Original Research - Special Collection: Beyond Skills
Clinical reasoning in intensive care: Insights from novice and expert physiotherapists
Submitted: 03 September 2025 | Published: 30 April 2026
About the author(s)
Hudaa Kariem, Department of Physiotherapy, Faculty of Community and Health Science, University of the Western Cape, Cape Town, South AfricaLiezel Ennion, Department of Physiotherapy, Faculty of Community and Health Science, University of the Western Cape, Cape Town, South Africa
Farhana Karachi, Department of Physiotherapy, Faculty of Community and Health Science, University of the Western Cape, Cape Town, South Africa
Shamila Gamiet, Interprofessional Education Unit, Faculty of Community and Health Science, University of the Western Cape, Cape Town, South Africa
Danelle Hess, Department of Physiotherapy, Faculty of Community and Health Science, University of the Western Cape, Cape Town, South Africa
Abstract
Background: Clinical reasoning in the intensive care unit (ICU), a complex, high-acuity and stressful environment, may require a different set of critical thinking and decision-making approaches to undergraduate physiotherapy student training in this setting that needs to be explored.
Objectives: To explore clinical reasoning processes of undergraduate physiotherapy students (novices) and clinicians (experts) in ICU settings in the Western Cape.
Method: A qualitative exploratory study using semi-structured interviews with purposively sampled participants: seven final-year physiotherapy novices and four physiotherapy clinicians with over 5 years of ICU experience. Data were analysed using Braun and Clarke’s six-phase thematic content analysis.
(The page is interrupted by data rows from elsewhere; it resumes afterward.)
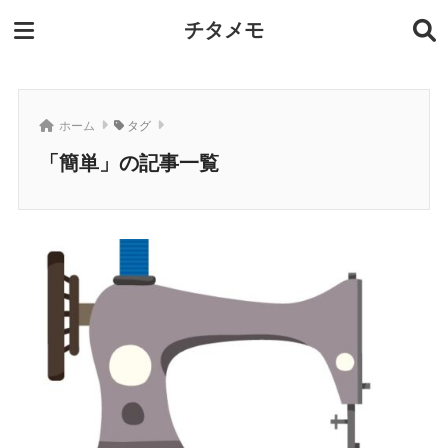
チタメモ
ホーム
タグ
「簡単」の記事一覧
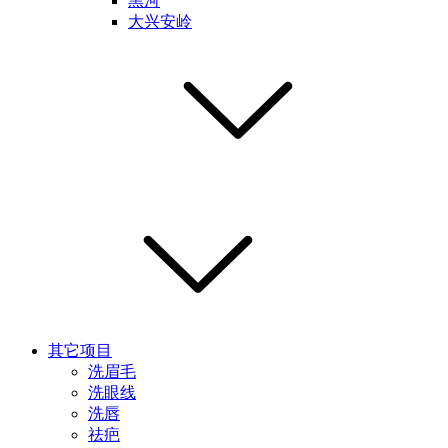
黑河
大兴安岭
其它项目
洗眉毛
洗眼线
洗唇
祛疤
Results: Both novice and expert physiotherapists described using information gathering, assessment planning, and hypothesis formulation from medical folder reviews and objective assessments to guide critical thinking and decision-making in ICU care. Experienced clinicians relied on the International Classification of Function framework and extensive ICU exposure to strengthen their reasoning. Novice physiotherapists reported that theory and its application supported their clinical reasoning, but their effectiveness was limited by the complex, high-pressure ICU environment, emotional burden of critically ill and end-of-life care, and feelings of overwhelm, fear, stress, anxiety and limited experience.
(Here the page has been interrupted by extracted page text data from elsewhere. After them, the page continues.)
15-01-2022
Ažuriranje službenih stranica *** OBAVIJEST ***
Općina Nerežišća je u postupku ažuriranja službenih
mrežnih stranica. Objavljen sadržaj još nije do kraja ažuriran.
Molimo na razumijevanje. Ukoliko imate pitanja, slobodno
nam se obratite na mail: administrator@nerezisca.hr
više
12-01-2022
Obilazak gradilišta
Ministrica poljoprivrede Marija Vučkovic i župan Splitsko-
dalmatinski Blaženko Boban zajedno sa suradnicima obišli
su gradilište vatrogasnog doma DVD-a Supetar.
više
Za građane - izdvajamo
Conclusion: The study highlights shared foundations but clear differences in the depth of clinical reasoning between novice and expert physiotherapists, with clinicians’ greater experience and situational familiarity enabling more advanced reasoning in ICU care.
Clinical implications: Structured ICU exposure, emotional support and guided reasoning frameworks are needed to help novice physiotherapists apply theory effectively in high-pressure ICU settings.